Excerpted data below:

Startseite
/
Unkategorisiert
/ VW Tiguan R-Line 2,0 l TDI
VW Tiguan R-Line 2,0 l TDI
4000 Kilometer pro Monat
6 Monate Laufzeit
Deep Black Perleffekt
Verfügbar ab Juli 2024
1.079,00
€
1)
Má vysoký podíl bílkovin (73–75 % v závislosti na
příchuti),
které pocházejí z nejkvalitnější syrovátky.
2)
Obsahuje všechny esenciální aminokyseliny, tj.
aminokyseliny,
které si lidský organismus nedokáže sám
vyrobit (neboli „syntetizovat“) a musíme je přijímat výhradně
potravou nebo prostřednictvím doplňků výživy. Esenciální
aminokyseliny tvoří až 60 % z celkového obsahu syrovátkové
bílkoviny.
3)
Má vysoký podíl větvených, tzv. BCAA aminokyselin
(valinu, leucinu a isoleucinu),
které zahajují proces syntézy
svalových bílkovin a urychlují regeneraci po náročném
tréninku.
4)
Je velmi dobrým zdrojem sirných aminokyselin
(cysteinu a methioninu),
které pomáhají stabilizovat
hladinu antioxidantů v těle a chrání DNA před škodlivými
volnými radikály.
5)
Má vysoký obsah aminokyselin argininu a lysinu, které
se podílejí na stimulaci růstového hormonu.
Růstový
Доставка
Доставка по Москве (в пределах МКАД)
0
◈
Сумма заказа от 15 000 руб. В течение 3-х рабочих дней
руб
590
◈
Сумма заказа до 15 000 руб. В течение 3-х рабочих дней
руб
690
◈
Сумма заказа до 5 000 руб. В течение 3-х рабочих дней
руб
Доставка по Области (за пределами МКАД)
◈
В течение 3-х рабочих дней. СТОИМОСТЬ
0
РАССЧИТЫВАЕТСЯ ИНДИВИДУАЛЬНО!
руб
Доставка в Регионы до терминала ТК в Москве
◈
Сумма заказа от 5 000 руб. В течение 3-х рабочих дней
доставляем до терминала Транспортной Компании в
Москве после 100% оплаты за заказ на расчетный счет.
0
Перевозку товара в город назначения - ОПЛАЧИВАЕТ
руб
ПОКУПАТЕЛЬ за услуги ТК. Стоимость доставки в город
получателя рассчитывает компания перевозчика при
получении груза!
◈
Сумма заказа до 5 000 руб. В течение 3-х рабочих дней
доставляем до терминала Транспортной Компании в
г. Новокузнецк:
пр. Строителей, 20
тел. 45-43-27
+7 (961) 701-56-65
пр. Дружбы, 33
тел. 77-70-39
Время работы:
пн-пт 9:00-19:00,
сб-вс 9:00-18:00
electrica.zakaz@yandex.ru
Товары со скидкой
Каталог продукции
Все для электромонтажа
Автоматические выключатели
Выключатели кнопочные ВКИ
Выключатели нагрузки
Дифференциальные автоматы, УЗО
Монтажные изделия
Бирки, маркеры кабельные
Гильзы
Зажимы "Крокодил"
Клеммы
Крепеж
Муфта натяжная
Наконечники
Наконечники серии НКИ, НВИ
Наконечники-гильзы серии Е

End of Excerpted data.

Task =>
Convert the items into a numbered list with one entry per line, starting at the first line and ending at the line that contains "které si lidský organismus nedokáže sám", both included. Omit blank lines.

Written answer =>
1. Startseite
2. /
3. Unkategorisiert
4. / VW Tiguan R-Line 2,0 l TDI
5. VW Tiguan R-Line 2,0 l TDI
6. 4000 Kilometer pro Monat
7. 6 Monate Laufzeit
8. Deep Black Perleffekt
9. Verfügbar ab Juli 2024
10. 1.079,00
11. €
12. 1)
13. Má vysoký podíl bílkovin (73–75 % v závislosti na
14. příchuti),
15. které pocházejí z nejkvalitnější syrovátky.
16. 2)
17. Obsahuje všechny esenciální aminokyseliny, tj.
18. aminokyseliny,
19. které si lidský organismus nedokáže sám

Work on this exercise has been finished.